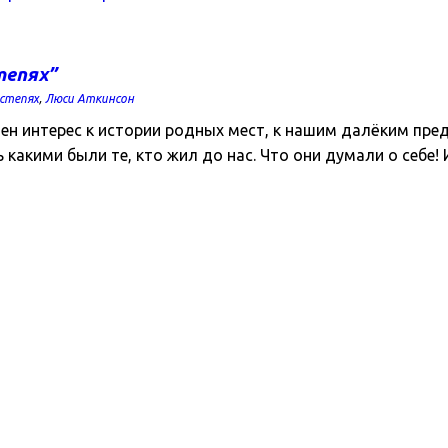
тепях”
степях
,
Люси Аткинсон
лен интерес к истории родных мест, к нашим далёким пр
 какими были те, кто жил до нас. Что они думали о себе! 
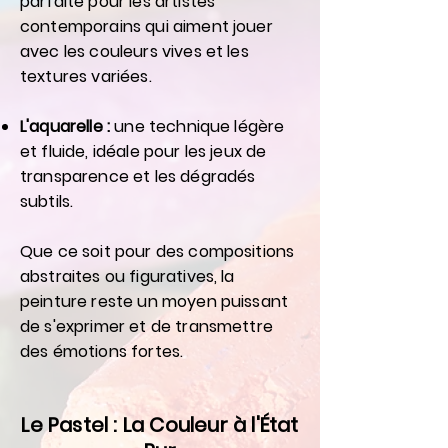
parfaite pour les artistes
contemporains qui aiment jouer
avec les couleurs vives et les
textures variées.
L'aquarelle :
une technique légère
et fluide, idéale pour les jeux de
transparence et les dégradés
subtils.
Que ce soit pour des compositions
abstraites ou figuratives, la
peinture reste un moyen puissant
de s'exprimer et de transmettre
des émotions fortes.
Le Pastel : La Couleur à l'État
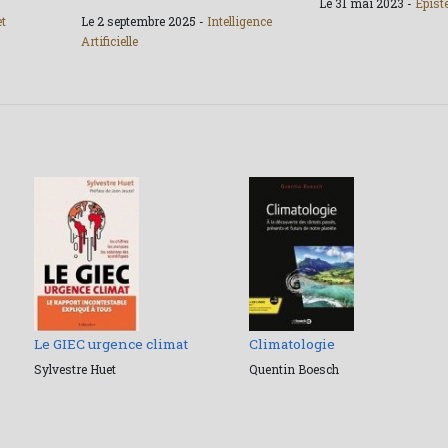
Le 31 mai 2023 -
Épist
et
Le 2 septembre 2025 -
Intelligence
Artificielle
Le GIEC urgence climat
Climatologie
Sylvestre Huet
Quentin Boesch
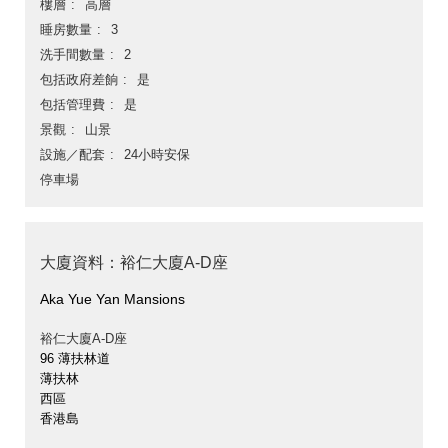
樓層
高層
睡房數量
3
洗手間數量
2
包括政府差餉
是
包括管理費
是
景觀
山景
設施／配套
24小時安保
停車場
大廈資料：裕仁大廈A-D座
Aka Yue Yan Mansions
裕仁大廈A-D座
96 薄扶林道
薄扶林
西區
香港島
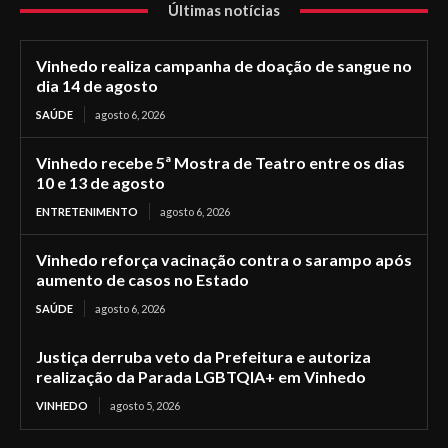
Últimas notícias
Vinhedo realiza campanha de doação de sangue no
dia 14 de agosto
SAÚDE
agosto 6, 2026
Vinhedo recebe 5ª Mostra de Teatro entre os dias
10 e 13 de agosto
ENTRETENIMENTO
agosto 6, 2026
Vinhedo reforça vacinação contra o sarampo após
aumento de casos no Estado
SAÚDE
agosto 6, 2026
Justiça derruba veto da Prefeitura e autoriza
realização da Parada LGBTQIA+ em Vinhedo
VINHEDO
agosto 5, 2026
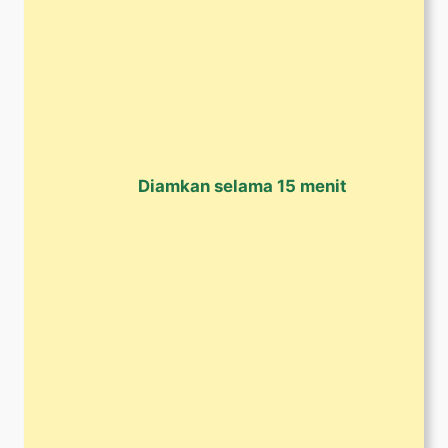
Diamkan selama 15 menit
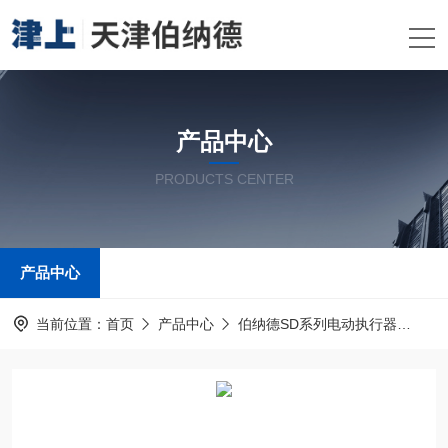
产品中心
PRODUCTS CENTER
产品中心
当前位置：
首页
产品中心
伯纳德SD系列电动执行器
伯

# [About this task]
Set down each record above exactly as it stands and leave out all pictures.

# [Answer for this exercise]
тепях”
степях
,
Люси Аткинсон
лен интерес к истории родных мест, к нашим далёким пр
 какими были те, кто жил до нас. Что они думали о себе! 
parfaite pour les artistes
contemporains qui aiment jouer
avec les couleurs vives et les
textures variées.
L'aquarelle :
une technique légère
et fluide, idéale pour les jeux de
transparence et les dégradés
subtils.
Que ce soit pour des compositions
abstraites ou figuratives, la
peinture reste un moyen puissant
de s'exprimer et de transmettre
des émotions fortes.
Le Pastel : La Couleur à l'État
Le 31 mai 2023 -
Épist
et
Le 2 septembre 2025 -
Intelligence
Artificielle
Le GIEC urgence climat
Climatologie
Sylvestre Huet
Quentin Boesch
樓層
高層
睡房數量
3
洗手間數量
2
包括政府差餉
是
包括管理費
是
景觀
山景
設施／配套
24小時安保
停車場
大廈資料：裕仁大廈A-D座
Aka Yue Yan Mansions
裕仁大廈A-D座
96 薄扶林道
薄扶林
西區
香港島
Últimas notícias
Vinhedo realiza campanha de doação de sangue no
dia 14 de agosto
SAÚDE
agosto 6, 2026
Vinhedo recebe 5ª Mostra de Teatro entre os dias
10 e 13 de agosto
ENTRETENIMENTO
agosto 6, 2026
Vinhedo reforça vacinação contra o sarampo após
aumento de casos no Estado
SAÚDE
agosto 6, 2026
Justiça derruba veto da Prefeitura e autoriza
realização da Parada LGBTQIA+ em Vinhedo
VINHEDO
agosto 5, 2026
Diamkan selama 15 menit
产品中心
PRODUCTS CENTER
产品中心
当前位置：
首页
产品中心
伯纳德SD系列电动执行器
伯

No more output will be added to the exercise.